FRAGMENTO PARA LEER >>
________________________________________

Mauricio Macri anunció el lunes en el Salón Blanco de la Casa Rosada el ya célebre Decreto de Necesidad y Urgencia (DNU) sobre la llamada «extinción de dominio» (eufemismo que alude al acto de confiscar bienes presuntamente mal habidos). Lo secundaba la ministra de Seguridad, Patricia Bullrich, y el de Justicia, Germán Garavano.
La primera sonreía emocionada, como si el asunto fuera un obsequio para ella; el otro lucía incómodo, quizás a sabiendas de que esa medida es un mamarracho inconstitucional. Por lo pronto, su concreción saltó por encima del Congreso. A la vez, su letra habilita el despojo patrimonial (incluso de modo retroactivo) a imputados sin sentencia firme en expedientes penales y también a sospechosos ni siquiera procesados, a través de un estrambótico mecanismo articulado desde el fuero civil y comercial.

________________________________________

REGISTROS DE DATOS >>
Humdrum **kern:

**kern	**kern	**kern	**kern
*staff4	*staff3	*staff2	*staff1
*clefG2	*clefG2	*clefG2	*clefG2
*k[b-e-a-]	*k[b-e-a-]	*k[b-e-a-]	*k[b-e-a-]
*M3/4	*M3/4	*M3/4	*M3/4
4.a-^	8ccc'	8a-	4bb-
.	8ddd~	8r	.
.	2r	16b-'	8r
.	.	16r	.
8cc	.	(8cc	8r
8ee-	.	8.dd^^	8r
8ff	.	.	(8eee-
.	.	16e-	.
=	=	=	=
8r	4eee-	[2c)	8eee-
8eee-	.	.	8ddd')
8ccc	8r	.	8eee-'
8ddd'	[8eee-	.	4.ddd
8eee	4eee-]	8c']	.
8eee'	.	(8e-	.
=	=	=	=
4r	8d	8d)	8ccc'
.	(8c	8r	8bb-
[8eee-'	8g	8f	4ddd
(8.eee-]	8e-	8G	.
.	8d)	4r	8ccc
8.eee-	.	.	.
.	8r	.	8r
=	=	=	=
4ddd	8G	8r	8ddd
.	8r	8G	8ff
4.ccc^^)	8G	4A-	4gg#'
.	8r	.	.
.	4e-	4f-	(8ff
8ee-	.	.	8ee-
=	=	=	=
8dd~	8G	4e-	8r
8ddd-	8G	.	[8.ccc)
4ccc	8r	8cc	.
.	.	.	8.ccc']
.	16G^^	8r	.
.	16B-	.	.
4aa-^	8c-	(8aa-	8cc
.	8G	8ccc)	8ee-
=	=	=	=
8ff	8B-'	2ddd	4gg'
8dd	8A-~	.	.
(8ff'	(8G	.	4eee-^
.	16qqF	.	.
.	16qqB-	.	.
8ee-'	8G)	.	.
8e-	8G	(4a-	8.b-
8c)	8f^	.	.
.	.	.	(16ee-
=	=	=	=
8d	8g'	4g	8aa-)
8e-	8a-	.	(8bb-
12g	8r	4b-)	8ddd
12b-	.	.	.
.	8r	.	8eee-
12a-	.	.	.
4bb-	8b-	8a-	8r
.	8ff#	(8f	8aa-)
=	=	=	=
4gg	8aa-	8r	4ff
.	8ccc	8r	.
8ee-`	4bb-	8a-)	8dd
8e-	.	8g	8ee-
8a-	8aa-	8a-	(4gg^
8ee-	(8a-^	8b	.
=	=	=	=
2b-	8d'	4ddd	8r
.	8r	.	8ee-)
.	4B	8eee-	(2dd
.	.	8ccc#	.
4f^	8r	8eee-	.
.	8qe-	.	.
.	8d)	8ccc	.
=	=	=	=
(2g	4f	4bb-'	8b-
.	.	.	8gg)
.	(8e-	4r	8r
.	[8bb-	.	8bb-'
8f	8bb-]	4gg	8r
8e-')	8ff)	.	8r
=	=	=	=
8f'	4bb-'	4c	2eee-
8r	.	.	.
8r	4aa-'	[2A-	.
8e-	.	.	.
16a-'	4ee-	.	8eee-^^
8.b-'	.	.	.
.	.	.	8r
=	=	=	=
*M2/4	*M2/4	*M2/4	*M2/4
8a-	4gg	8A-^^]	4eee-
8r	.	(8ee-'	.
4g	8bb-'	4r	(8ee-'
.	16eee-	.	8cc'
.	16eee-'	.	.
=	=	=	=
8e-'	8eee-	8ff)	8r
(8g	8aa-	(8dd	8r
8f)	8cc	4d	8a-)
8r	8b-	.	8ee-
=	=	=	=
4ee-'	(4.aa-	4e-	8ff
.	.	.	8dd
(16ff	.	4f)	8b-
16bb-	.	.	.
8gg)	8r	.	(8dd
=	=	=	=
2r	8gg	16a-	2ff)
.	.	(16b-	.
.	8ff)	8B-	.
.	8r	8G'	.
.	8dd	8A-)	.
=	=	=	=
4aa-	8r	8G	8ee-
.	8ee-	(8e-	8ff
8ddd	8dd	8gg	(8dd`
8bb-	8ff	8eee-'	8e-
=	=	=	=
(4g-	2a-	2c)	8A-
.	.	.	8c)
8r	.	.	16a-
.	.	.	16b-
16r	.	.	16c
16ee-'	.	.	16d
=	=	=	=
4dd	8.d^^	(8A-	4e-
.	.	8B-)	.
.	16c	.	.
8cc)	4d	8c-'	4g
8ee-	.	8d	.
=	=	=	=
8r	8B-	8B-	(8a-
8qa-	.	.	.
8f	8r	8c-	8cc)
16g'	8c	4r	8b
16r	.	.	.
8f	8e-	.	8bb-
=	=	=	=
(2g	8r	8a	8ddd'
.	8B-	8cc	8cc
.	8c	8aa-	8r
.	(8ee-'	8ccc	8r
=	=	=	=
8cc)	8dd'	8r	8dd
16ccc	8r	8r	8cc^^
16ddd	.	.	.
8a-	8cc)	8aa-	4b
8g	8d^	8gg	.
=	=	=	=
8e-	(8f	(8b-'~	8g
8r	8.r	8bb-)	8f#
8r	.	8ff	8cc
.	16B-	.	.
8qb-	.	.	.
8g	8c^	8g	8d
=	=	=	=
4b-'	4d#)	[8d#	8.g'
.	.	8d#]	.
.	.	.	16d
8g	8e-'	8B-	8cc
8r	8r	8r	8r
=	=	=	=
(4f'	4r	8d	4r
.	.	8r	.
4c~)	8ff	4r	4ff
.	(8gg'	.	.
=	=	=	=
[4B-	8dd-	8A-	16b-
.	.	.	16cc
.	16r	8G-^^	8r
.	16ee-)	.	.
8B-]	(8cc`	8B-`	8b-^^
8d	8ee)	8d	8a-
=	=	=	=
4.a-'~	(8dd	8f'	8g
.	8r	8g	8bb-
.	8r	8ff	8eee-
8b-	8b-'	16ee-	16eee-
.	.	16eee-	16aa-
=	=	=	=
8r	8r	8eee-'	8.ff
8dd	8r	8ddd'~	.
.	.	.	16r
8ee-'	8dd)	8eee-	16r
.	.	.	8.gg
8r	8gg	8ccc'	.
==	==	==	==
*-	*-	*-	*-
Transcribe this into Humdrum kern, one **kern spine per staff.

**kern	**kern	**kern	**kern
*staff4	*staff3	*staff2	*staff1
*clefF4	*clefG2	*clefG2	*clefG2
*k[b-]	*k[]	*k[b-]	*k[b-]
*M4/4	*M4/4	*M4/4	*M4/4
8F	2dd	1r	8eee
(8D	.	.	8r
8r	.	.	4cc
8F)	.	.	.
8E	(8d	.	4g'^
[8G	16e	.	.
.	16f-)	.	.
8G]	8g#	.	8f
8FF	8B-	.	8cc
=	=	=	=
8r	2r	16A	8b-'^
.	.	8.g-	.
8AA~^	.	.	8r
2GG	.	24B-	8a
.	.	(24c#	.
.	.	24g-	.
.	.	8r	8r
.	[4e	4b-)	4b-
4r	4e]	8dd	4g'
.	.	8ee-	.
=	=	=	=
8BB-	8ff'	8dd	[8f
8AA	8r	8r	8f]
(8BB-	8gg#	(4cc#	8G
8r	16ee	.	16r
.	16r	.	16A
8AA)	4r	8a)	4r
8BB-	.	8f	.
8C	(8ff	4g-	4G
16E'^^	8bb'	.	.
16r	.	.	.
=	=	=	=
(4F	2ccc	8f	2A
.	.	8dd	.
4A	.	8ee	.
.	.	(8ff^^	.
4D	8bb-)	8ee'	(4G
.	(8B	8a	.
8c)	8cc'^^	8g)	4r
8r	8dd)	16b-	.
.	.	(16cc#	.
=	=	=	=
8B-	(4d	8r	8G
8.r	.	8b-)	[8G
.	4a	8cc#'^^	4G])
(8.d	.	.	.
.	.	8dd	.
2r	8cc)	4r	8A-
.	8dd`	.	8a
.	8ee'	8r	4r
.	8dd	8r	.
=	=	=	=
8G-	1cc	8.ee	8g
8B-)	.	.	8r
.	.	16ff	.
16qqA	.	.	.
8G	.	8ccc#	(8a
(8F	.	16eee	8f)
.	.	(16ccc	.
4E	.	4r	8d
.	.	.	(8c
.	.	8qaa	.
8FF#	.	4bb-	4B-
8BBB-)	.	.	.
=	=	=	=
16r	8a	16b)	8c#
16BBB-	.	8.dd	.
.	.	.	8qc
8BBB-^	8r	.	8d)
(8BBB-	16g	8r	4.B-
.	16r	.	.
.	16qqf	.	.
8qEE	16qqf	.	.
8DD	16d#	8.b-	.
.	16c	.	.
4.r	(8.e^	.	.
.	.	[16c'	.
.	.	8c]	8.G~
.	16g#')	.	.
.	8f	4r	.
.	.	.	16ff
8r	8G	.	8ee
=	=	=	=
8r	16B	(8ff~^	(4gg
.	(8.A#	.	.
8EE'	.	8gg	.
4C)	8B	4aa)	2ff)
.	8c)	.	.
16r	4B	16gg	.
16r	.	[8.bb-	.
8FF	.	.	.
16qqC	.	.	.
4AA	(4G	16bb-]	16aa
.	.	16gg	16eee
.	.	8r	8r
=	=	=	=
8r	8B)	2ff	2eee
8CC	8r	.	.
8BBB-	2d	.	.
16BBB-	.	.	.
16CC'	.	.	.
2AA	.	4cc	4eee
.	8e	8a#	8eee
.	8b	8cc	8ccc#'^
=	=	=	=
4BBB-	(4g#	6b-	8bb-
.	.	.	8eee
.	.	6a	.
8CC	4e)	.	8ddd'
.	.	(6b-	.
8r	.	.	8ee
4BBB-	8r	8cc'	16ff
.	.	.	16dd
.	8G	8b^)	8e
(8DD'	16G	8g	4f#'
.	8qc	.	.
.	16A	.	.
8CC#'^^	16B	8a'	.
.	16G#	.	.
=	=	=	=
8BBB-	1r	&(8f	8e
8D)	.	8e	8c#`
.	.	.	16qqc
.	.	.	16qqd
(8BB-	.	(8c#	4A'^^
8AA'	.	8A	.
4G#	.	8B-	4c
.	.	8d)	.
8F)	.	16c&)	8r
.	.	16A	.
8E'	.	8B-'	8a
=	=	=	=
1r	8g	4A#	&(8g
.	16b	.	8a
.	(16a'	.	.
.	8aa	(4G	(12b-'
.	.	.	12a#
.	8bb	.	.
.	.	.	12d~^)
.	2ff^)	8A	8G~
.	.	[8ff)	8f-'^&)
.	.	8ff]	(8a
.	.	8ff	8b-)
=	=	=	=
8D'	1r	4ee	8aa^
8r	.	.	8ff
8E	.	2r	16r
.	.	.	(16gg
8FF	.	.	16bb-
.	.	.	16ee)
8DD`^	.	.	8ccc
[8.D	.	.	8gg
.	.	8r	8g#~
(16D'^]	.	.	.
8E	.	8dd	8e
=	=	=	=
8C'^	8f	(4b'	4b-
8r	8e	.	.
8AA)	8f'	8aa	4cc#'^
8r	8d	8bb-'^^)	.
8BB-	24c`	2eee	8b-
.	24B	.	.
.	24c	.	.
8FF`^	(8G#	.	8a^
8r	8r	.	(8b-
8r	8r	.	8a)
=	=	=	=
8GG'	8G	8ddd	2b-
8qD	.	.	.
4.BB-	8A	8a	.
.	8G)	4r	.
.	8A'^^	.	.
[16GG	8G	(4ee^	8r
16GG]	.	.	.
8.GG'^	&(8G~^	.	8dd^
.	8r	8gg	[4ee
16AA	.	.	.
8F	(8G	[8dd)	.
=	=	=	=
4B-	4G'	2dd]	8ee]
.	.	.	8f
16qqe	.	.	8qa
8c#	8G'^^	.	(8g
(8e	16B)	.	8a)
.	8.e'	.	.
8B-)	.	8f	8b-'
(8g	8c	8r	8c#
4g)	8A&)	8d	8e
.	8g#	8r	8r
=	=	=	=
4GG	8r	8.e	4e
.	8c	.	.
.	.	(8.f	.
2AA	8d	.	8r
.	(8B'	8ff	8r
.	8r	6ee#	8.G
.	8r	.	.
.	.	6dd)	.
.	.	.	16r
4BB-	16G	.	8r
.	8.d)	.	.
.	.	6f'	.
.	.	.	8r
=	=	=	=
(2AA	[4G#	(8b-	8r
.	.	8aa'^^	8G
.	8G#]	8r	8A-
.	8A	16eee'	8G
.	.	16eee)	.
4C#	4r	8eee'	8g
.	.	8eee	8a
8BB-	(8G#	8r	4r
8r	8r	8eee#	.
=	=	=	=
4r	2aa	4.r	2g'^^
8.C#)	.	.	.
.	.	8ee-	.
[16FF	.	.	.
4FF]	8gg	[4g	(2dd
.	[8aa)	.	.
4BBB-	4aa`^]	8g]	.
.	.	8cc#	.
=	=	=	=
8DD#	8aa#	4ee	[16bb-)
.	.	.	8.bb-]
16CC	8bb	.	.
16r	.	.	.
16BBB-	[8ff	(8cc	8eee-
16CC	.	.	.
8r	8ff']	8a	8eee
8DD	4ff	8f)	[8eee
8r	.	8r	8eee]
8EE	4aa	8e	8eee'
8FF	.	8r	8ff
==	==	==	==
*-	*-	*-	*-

________________________________________

PROBLEMAS POR RESOLVER >>
1/ Copia el pasaje del texto sobre el decreto de extinción de dominio que empieza en «Mauricio Macri anunció» y termina en «Justicia, Germán Garavano.».
2/ Prosigue con el texto sobre el decreto de extinción de dominio a partir de su última oración.

LAS RESPUESTAS >>
1/
Mauricio Macri anunció el lunes en el Salón Blanco de la Casa Rosada el ya célebre Decreto de Necesidad y Urgencia (DNU) sobre la llamada «extinción de dominio» (eufemismo que alude al acto de confiscar bienes presuntamente mal habidos). Lo secundaba la ministra de Seguridad, Patricia Bullrich, y el de Justicia, Germán Garavano.

2/
Una ingeniería opuesta al principio de inocencia, en la que ya se adivinan sus víctimas preferenciales: Cristina Fernández de Kirchner y los funcionarios más notorios de su gobierno. Semejante procedimiento, si bien trae al recuerdo la siniestra Comisión Nacional de Reparación Patrimonial (CONAREPA) de la última dictadura, en realidad fue ideado por la Revolución Libertadora. Al respecto, una historia. Carlos Hugo Morete, un antiguo investigador de la Secretaría de Derechos Humanos en la época de Eduardo Luis Duhalde, supo buscar en las cajas del Archivo General de la Nación los «decretos PEN», que establecían arrestos extrajudiciales durante los regímenes castrenses de la segunda mitad del siglo XX, para otorgar el beneficio de las leyes reparatorias a quienes sufrieron esa arbitrariedad.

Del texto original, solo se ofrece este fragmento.